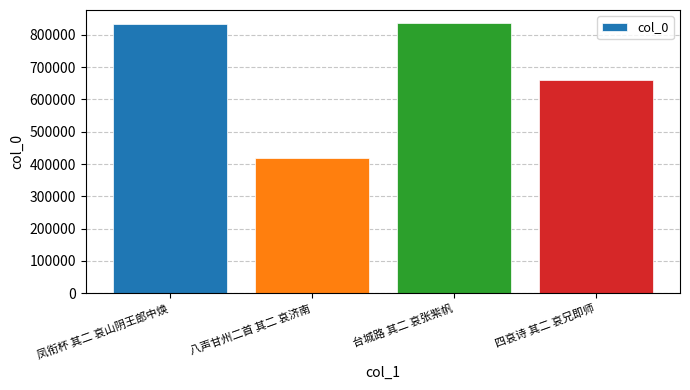

What is the minimum value shown in the chart?

418789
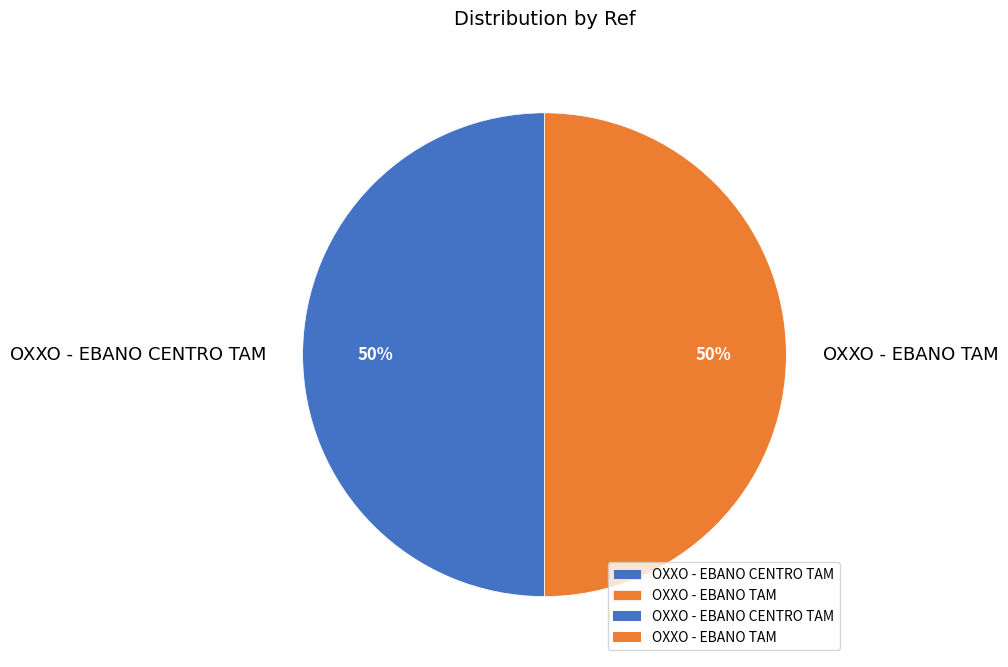

To the nearest percent, what is the average slice percentage?

50%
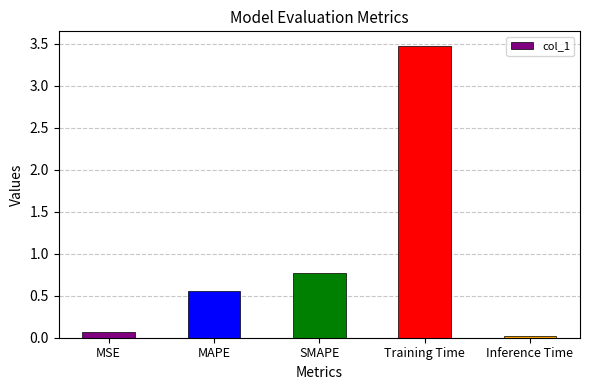

True or false: the data shows 0.8 at SMAPE.

True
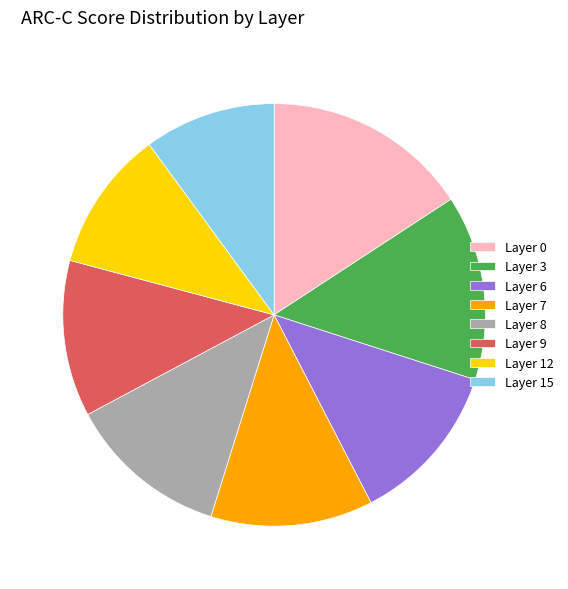

Do Layer 15 and Layer 0 together represent more than half of the pie?

No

* * * *

(Exercise) Rewrite the records from the line containing "True or false: the data shows 0.8 at SMAPE." through the end of the records, replacing "pie" with "chart" and keeping everything else unchanged. Leave the pictures out of your answer.

(Result of this task)
True or false: the data shows 0.8 at SMAPE.

True

Do Layer 15 and Layer 0 together represent more than half of the chart?

No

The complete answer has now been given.